**Trecho do texto**
“Aumentar imposto via seletivo incentiva o contrabando”, diz especialista

Segundo Edson Vismona, presidente do ETCO e do Fórum Nacional Contra a Pirataria e a Ilegalidade, aumentar imposto só dá certo para barrar o consumo quando não há penetração do contrabando

O presidente do ETCO (Instituto Brasileiro de Ética Concorrencial), Edson Vismona, 64 anos, disse que a criação de impostos seletivos tendem a aumentar o contrabando nos setores impactados. Motivo: os mais pobres são mais atingidos pela alta nos preços.

Dentro da reforma tributária, setores como cigarro e álcool terão tributação superior à média. Para Vismona, é um erro.

Assista (6min29s): 

Em setores mais sensíveis à ação da ilegalidade, você entrega o mercado para o contrabandista, o fraudador, o devedor contumaz. Nossa preocupação com o imposto seletivo é essa. Vai incidir sobre segmentos como bebidas, tabaco. Se a incidência de imposto seletivo repercutir em aumentar a carga tributária, você estimula de vez a ilegalidade”, disse Vismona, em entrevista ao Poder360.

**Material fornecido**

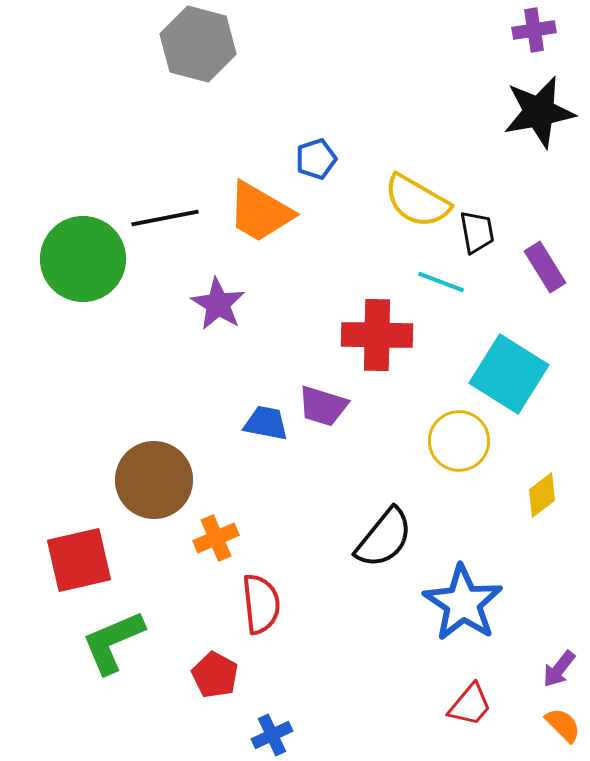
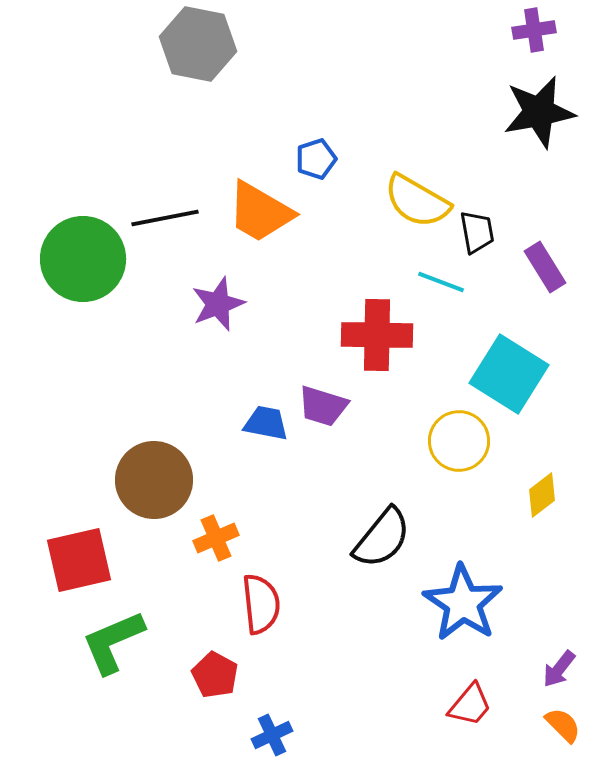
gray hexagon: rotated 4 degrees counterclockwise
purple star: rotated 20 degrees clockwise
black semicircle: moved 2 px left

**Descrição do exercício**
Segundo a reportagem sobre o imposto seletivo, quais setores terão tributação superior à média dentro da reforma tributária?

**Solução do problema**
Setores como cigarro e álcool terão tributação superior à média.